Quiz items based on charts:

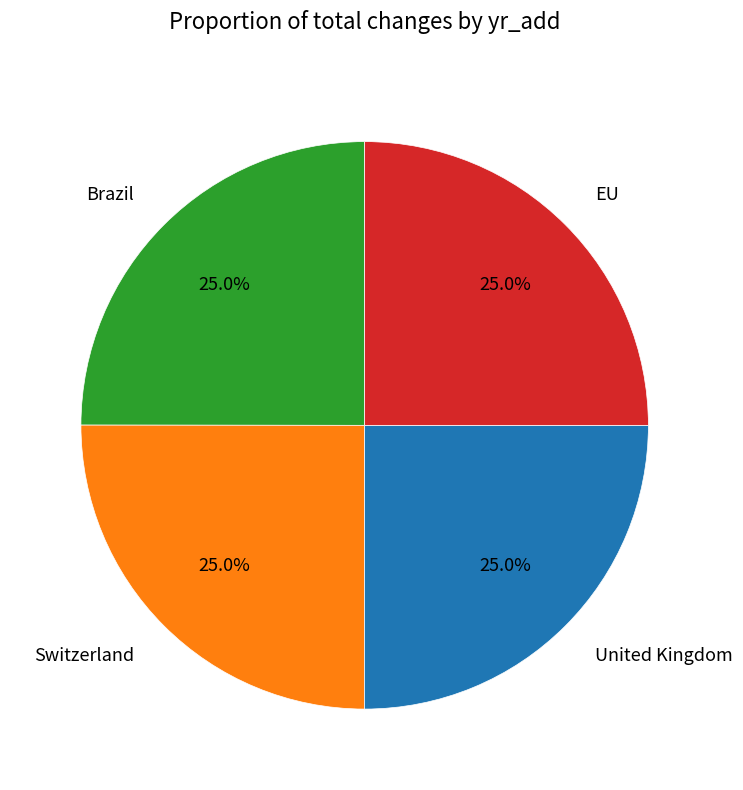

What is the total percentage of United Kingdom and Switzerland?

50.0%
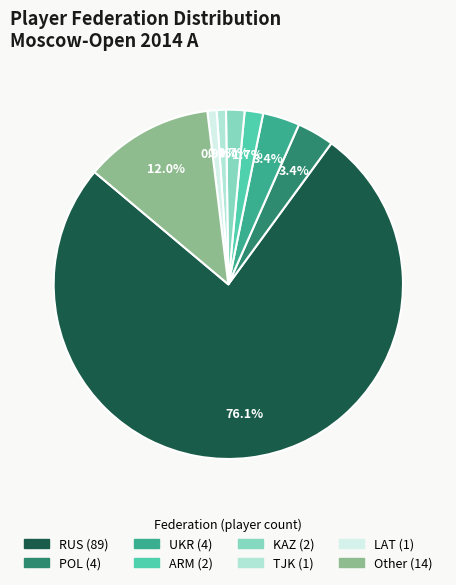

Which category has the biggest portion of the pie?

RUS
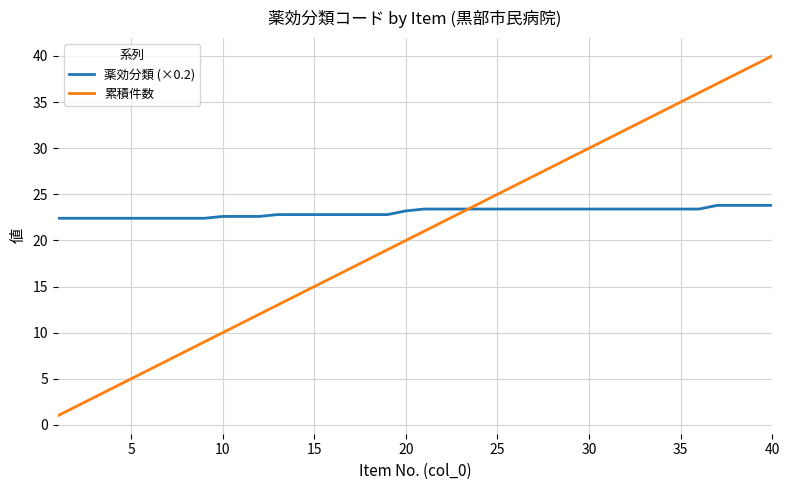

What is the minimum value for 累積件数?

1.0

> TASK TO CARRY OUT: Copy every line of the records above word for word, leaving out the pictures.

> RESPONSE:
What is the total percentage of United Kingdom and Switzerland?

50.0%

Which category has the biggest portion of the pie?

RUS

What is the minimum value for 累積件数?

1.0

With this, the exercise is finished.